▼
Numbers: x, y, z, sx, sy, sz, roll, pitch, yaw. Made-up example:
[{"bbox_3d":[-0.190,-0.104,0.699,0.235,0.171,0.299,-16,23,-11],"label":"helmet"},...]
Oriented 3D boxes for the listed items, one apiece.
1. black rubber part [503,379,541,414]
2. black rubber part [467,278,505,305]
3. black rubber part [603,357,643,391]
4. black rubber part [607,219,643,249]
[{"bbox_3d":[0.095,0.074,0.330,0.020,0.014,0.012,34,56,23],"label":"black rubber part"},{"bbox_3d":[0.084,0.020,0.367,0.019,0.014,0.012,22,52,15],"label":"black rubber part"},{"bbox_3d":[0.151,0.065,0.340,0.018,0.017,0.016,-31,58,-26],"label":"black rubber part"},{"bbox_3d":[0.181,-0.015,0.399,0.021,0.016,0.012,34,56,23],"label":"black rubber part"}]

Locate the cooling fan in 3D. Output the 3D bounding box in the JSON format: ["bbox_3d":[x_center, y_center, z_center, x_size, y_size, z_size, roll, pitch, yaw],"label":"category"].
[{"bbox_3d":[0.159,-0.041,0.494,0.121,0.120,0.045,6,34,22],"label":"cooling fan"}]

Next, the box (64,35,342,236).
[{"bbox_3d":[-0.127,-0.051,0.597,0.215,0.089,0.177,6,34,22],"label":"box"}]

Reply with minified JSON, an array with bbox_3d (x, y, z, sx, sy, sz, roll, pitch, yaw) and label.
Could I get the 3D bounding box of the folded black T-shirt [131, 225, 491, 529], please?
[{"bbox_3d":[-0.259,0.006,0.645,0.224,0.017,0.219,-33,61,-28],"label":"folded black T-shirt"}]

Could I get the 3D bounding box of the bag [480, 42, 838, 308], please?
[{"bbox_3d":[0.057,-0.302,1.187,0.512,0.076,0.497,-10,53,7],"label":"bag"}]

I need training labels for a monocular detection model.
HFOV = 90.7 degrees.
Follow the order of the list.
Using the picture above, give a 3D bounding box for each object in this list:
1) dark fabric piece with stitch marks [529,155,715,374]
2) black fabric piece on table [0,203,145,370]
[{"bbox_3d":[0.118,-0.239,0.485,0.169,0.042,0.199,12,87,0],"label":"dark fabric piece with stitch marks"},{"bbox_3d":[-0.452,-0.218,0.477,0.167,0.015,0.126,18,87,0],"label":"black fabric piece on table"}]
▲
▸ Problem to solve:
Write the entries out once more, exactly as given.

▸ Written reply:
Numbers: x, y, z, sx, sy, sz, roll, pitch, yaw. Made-up example:
[{"bbox_3d":[-0.190,-0.104,0.699,0.235,0.171,0.299,-16,23,-11],"label":"helmet"},...]
Oriented 3D boxes for the listed items, one apiece.
1. black rubber part [503,379,541,414]
2. black rubber part [467,278,505,305]
3. black rubber part [603,357,643,391]
4. black rubber part [607,219,643,249]
[{"bbox_3d":[0.095,0.074,0.330,0.020,0.014,0.012,34,56,23],"label":"black rubber part"},{"bbox_3d":[0.084,0.020,0.367,0.019,0.014,0.012,22,52,15],"label":"black rubber part"},{"bbox_3d":[0.151,0.065,0.340,0.018,0.017,0.016,-31,58,-26],"label":"black rubber part"},{"bbox_3d":[0.181,-0.015,0.399,0.021,0.016,0.012,34,56,23],"label":"black rubber part"}]

Locate the cooling fan in 3D. Output the 3D bounding box in the JSON format: ["bbox_3d":[x_center, y_center, z_center, x_size, y_size, z_size, roll, pitch, yaw],"label":"category"].
[{"bbox_3d":[0.159,-0.041,0.494,0.121,0.120,0.045,6,34,22],"label":"cooling fan"}]

Next, the box (64,35,342,236).
[{"bbox_3d":[-0.127,-0.051,0.597,0.215,0.089,0.177,6,34,22],"label":"box"}]

Reply with minified JSON, an array with bbox_3d (x, y, z, sx, sy, sz, roll, pitch, yaw) and label.
Could I get the 3D bounding box of the folded black T-shirt [131, 225, 491, 529], please?
[{"bbox_3d":[-0.259,0.006,0.645,0.224,0.017,0.219,-33,61,-28],"label":"folded black T-shirt"}]

Could I get the 3D bounding box of the bag [480, 42, 838, 308], please?
[{"bbox_3d":[0.057,-0.302,1.187,0.512,0.076,0.497,-10,53,7],"label":"bag"}]

I need training labels for a monocular detection model.
HFOV = 90.7 degrees.
Follow the order of the list.
Using the picture above, give a 3D bounding box for each object in this list:
1) dark fabric piece with stitch marks [529,155,715,374]
2) black fabric piece on table [0,203,145,370]
[{"bbox_3d":[0.118,-0.239,0.485,0.169,0.042,0.199,12,87,0],"label":"dark fabric piece with stitch marks"},{"bbox_3d":[-0.452,-0.218,0.477,0.167,0.015,0.126,18,87,0],"label":"black fabric piece on table"}]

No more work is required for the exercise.